Even given The Nutty Professor’s solid premise—which allows for a lot of variety in Lewis’ gags—the movie is still uneven at times, as it repeats some of the same narrative and comedic ideas. That repetition is born of Lewis’ willingness to let co-stars like Howard Morris and Del Moore vamp amusingly for minutes on end, in scenes that aren’t strictly “necessary.” And even when the plot’s not moving forward, The Nutty Professor offers a lot to look at, from the rich hues of the chemicals in Kelp’s lab and the fabric of Love’s suits, to the way the camera lurches down the street from Love’s point of view, right before the character is revealed for the first time.
The best visual touches in The Nutty Professor are the Tashlin-like blackout gags: Kelp trying to elevate his posture in a low chair by slipping a thin book under his butt; Kelp yanking on barbells so hard that his arms stretch all the way the floor; and so on. But these jokes serve a purpose, too, to illustrate how so many people—not just the movie’s hero—try to tweak their personalities, reshape their bodies, and shift their positions in ways less dramatic than the Kelp-to-Love transformation. In the middle of the film, there’s a brief montage of Professor Kelp staring at Stella and imagining her in different outfits, and while it’s a moment of daydreaming for Kelp, the truth is that the Stella who sits in Kelp’s class and the Stella who lets Love hit on her seem like two very different people, too. That’s not a continuity error on Lewis’ part. That’s a savvy piece of direction.

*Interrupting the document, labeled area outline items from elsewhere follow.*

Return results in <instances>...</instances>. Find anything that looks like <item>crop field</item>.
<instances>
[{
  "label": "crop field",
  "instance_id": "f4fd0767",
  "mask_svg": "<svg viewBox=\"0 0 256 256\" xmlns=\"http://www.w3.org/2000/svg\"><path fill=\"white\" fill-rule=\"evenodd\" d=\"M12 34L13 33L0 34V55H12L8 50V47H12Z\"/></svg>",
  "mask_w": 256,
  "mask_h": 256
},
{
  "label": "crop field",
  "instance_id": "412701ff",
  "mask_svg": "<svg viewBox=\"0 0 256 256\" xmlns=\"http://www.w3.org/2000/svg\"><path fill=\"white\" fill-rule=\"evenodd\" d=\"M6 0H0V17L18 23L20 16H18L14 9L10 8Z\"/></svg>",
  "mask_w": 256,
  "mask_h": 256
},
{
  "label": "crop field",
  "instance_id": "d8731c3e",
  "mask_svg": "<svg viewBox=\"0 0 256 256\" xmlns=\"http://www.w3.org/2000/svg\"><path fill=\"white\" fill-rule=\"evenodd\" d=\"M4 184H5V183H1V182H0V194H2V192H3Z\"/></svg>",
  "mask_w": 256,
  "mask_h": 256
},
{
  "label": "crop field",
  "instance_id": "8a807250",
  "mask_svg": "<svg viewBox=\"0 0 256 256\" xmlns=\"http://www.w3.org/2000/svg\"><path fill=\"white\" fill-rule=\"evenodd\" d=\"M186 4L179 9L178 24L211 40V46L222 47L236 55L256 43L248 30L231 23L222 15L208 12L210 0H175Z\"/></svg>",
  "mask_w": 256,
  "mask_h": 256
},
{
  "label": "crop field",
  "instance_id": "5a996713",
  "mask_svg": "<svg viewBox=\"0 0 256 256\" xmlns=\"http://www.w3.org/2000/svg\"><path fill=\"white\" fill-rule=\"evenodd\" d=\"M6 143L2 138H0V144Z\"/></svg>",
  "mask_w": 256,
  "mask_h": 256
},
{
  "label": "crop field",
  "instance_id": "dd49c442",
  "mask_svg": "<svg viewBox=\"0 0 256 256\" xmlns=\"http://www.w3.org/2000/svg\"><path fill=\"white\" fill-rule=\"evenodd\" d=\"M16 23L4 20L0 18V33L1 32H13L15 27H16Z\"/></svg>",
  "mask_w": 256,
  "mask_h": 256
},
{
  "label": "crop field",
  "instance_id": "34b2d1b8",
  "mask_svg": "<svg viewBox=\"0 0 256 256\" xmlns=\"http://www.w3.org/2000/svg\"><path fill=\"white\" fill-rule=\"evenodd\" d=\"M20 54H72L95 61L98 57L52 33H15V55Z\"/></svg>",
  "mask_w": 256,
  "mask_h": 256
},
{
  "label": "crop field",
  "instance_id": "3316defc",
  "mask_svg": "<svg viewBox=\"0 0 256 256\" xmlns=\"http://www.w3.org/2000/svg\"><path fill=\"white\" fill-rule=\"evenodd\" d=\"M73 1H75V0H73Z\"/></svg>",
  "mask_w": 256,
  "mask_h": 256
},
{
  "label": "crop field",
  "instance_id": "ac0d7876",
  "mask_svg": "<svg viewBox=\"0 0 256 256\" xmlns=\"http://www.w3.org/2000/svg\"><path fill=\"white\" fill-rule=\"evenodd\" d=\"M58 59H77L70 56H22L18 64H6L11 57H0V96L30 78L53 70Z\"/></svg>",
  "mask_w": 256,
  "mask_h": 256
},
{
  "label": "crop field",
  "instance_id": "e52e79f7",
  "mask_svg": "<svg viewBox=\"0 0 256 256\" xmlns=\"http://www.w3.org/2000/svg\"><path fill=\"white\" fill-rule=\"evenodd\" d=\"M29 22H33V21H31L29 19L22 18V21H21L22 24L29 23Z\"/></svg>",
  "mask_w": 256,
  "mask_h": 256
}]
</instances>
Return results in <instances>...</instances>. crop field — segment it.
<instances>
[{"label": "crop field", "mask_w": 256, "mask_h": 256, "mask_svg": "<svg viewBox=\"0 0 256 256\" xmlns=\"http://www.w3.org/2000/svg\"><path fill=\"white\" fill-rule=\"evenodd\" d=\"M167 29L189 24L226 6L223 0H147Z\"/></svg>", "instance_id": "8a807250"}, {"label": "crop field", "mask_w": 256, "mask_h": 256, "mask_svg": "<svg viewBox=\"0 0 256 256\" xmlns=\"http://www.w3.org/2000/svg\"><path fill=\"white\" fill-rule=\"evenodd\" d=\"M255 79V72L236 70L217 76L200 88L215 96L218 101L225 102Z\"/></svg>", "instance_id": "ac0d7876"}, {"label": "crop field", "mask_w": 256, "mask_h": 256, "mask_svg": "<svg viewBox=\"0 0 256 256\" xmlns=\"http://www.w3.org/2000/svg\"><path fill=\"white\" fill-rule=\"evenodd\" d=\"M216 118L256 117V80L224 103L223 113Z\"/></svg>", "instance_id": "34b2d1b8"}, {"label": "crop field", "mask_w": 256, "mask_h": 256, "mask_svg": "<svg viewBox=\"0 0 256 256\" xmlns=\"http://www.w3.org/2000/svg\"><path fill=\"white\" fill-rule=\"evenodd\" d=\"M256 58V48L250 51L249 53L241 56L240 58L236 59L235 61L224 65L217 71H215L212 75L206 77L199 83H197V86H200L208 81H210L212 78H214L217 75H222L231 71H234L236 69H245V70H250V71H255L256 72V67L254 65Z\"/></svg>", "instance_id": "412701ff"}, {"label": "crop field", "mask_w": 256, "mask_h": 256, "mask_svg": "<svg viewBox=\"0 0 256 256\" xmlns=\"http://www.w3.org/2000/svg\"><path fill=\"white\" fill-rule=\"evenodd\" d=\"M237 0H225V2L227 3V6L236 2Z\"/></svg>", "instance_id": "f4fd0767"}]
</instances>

The 50th anniversary “Collector’s Edition” Blu-ray set of The Nutty Professor offers a generous package of tchotchkes, behind-the-scenes documentaries, and additional Lewis material. On the souvenir side, the set contains a book of storyboards, a script, a collection of Jerry Lewis’ inspirational quotes, and a CD of his prank calls. The box also adds two more classic Lewis films: 1960’s Tashlin-directed Cinderfella and 1961’s The Errand Boy, on separate DVDs (not Blu-ray), with commentary tracks by Lewis, recorded with his friend Steve Lawrence. These discs and their extras have been previously released, as have a lot of the extras on the Nutty Professor Blu-ray. The major new addition to The Nutty Professor disc is a half-hour documentary called “No Apologies” that combines footage from Lewis’ recent stage act (where he talks about his life and answers questions from the audience) and a backstage interview. Then The Nutty Professor repeats the DVD’s informative 45-minute documentary about Lewis’ directorial career—and where this movie fits into it—as well another Lewis/Lawrence commentary track, in which Lewis explains to his pal, “If you can sustain the comedy without dialogue, then you’re on your way to good stuff.”